Aurélio Pires Quaresma Martins (born November 24, 1966) is a São Toméan journalist, businessman and politician, who until May 2018 was leader of the Movement for the Liberation of São Tomé and Príncipe/Social Democratic Party
(MLSTP/PSD).

== Journalist and businessman ==
Martins started his career as a journalist at São Tomé and Príncipe's National Radio (Rádio Nacional) between 1984 and 1985, and later worked at Angola's National Radio (RNA) from 1999 to 2007. He is the head of construction and security company Gibela Group and president of FAMA (Aurélio Martins' Foundation).

== Political career ==
Martins was elected to the National Assembly of São Tomé and Príncipe for the Lobata District in the 2010 legislative election and afterwards became president of the Humans Rights, Citizenship and Gender Commission in the National Assembly.

He was elected President of the MLSTP/PSD on the party's ordinary congress in January 2011.

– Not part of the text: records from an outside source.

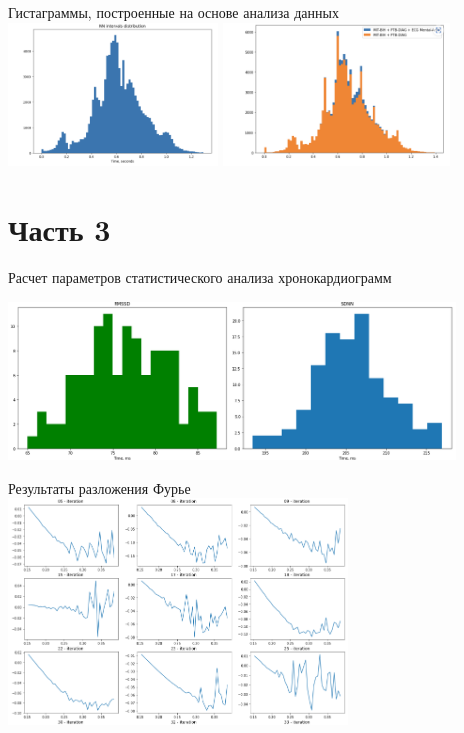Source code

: \documentclass[xcolor=table]{beamer}
\begin{document}
\begin{frame}{Гистаграммы, построенные на основе анализа данных}
\includegraphics[height=3.8cm]{Распределение1.png}
\includegraphics[height=3.8cm]{Распределение2.png}
\end{frame}




\section{Часть 3}
\begin{frame}{Расчет параметров статистического анализа хронокардиограмм}

\centering
\includegraphics[height=4.2cm]{graph2.png}

\end{frame}


\begin{frame}{Результаты разложения Фурье}
\centering
\includegraphics[height=6cm]{images/image.png}
\end{frame}
\end{document}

Aurélio Martins was his party's candidate in the 2011 presidential election, but got only 4.06% of the votes and lost to former and MLSTP leader Manuel Pinto da Costa.

== Downfall ==
He was suspended from the party in mid-May 2018 due to backing the government's dismissal of three supreme court justices (incl. the court's president) who had ruled in favour of handing over the Rosema Brewery in Neves - controlled by the party's largest donor Antonio Monteiros and his brother Domingos Monteiros, who were both MPs for the party - to an Angolan businessman. He was replaced as party president with Jorge Bom Jesus at an extraordinary congress on 30 June.

== Honours ==
Martins was elected Figura do Ano (“São Toméan of the Year”) in 2007, 2008 and 2009.